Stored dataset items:

+===+

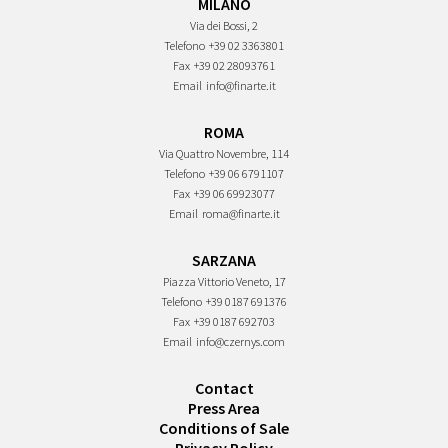
MILANO
Via dei Bossi, 2
Telefono
+39 02 3363801
Fax
+39 02 28093761
Email
info@finarte.it
ROMA
Via Quattro Novembre, 114
Telefono
+39 06 6791107
Fax
+39 06 69923077
Email
roma@finarte.it
SARZANA
Piazza Vittorio Veneto, 17
Telefono
+39 0187 691376
Fax
+39 0187 692703
Email
info@czernys.com
Contact
Press Area
Conditions of Sale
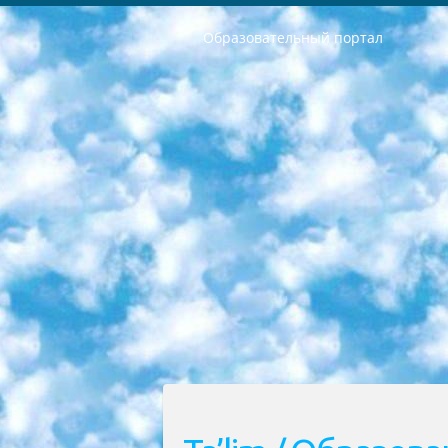
Образовательный портал
РЕСПУБЛИКА УЗБЕКИСТАН МИНИСТРЕРСТВО ДОШКОЛЬНОГО И ШКОЛЬНОГО ОБРАЗОВАНИЯ КОМАНДА в общеобразовательных учреждениях в 2023-2024 учебном году организация и проведение итоговой государственной аттестации обучающихся о Министра дошкольного и школьного образования Республики Узбекистан от 4 марта 2008 года (постановлением Минюста от 20 марта 2008 года № 1778 государственной регистрации) «Итоговое состояние учащихся общего среднего образования на основании положения об утверждении положения об аттестации общего среднего образования выпускной экзамен студентов в образовательных учреждениях в 2023-2024 учебном году В целях организации и прохождения аттестации приказываю: 1. Следующее: перечень предметов, по которым будет проводиться итоговая государственная аттестация и экзамен формы перевода согласно приложению 1; сертификаты международного образца, оценивающие уровень владения иностранными языками перечень согласно приложению 2; 2. Педагогический при специализированных образовательных учреждениях. научно-практический центр квалификации и международной оценки (Д.Давидова) 2024 г. До 25 марта: задания по предметам, по которым будет проводиться итоговая аттестация разработка и утверждение технических условий; итоговая аттестация на основании разработанного предметного задания разработка вопросов по предметам (устно и письменно), экзамен передача; общеобразовательные средние школы и специальные учебные заведения учащиеся выпускных классов школ и интернатов в агентской системе подготовка базы данных экзаменационных материалов и критериев оценки; перевод базы экзаменационных материалов на все языки обучения подать в Республиканский образовательный центр для изготовления; варианты экзаменов на основе разработанных контрольных материалов пусть будут поставлены задачи формирования. 3. Республиканский образовательный центр (Ш.Худайкулов) до 5 апреля 2024 года. до: база данных предоставленных экзаменационных материалов на все языки обучения перевод и экспертиза; для слепых, слабовидящих, глухих, слабослышащих и умственно отсталых детей учащиеся выпускных классов специализированных школ и школ-интернатов база данных экзаменационных материалов на всех преподаваемых языках подготовка критериев оценки; специализированные школы для умственно отсталых детей и технологии для учащихся выпускных классов школ-интернатов разработка соответствующих рекомендаций и критериев проведения ЕГЭ по естествознанию давать задания. 4. Педагогический при специализированных образовательных учреждениях. Научно-практический центр навыков и международной оценки (Д.Давидова), Республи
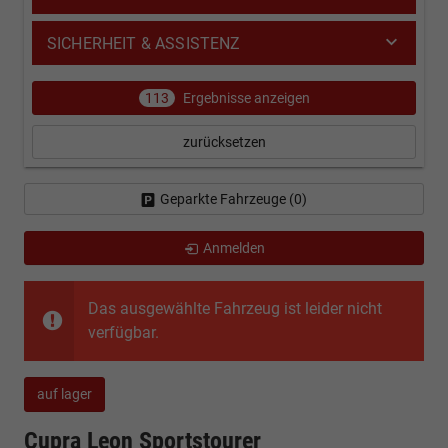
SICHERHEIT & ASSISTENZ
113
Ergebnisse anzeigen
zurücksetzen
Geparkte Fahrzeuge (
0
)
Anmelden
Das ausgewählte Fahrzeug ist leider nicht
verfügbar.
auf lager
Cupra Leon Sportstourer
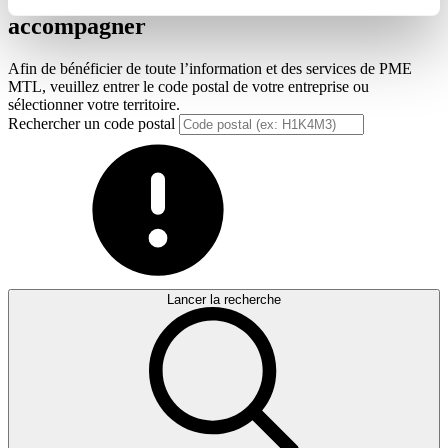
accompagner
Afin de bénéficier de toute l’information et des services de PME
MTL, veuillez entrer le code postal de votre entreprise ou
sélectionner votre territoire.
Rechercher un code postal
Lancer la recherche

+===+

_TASK STATEMENT:_
What is needed is an exact copy of the lines from the beginning of the data through the line containing "Образовательный портал", both included, without any pictures.

_ANSWER SECTION:_
MILANO
Via dei Bossi, 2
Telefono
+39 02 3363801
Fax
+39 02 28093761
Email
info@finarte.it
ROMA
Via Quattro Novembre, 114
Telefono
+39 06 6791107
Fax
+39 06 69923077
Email
roma@finarte.it
SARZANA
Piazza Vittorio Veneto, 17
Telefono
+39 0187 691376
Fax
+39 0187 692703
Email
info@czernys.com
Contact
Press Area
Conditions of Sale
Образовательный портал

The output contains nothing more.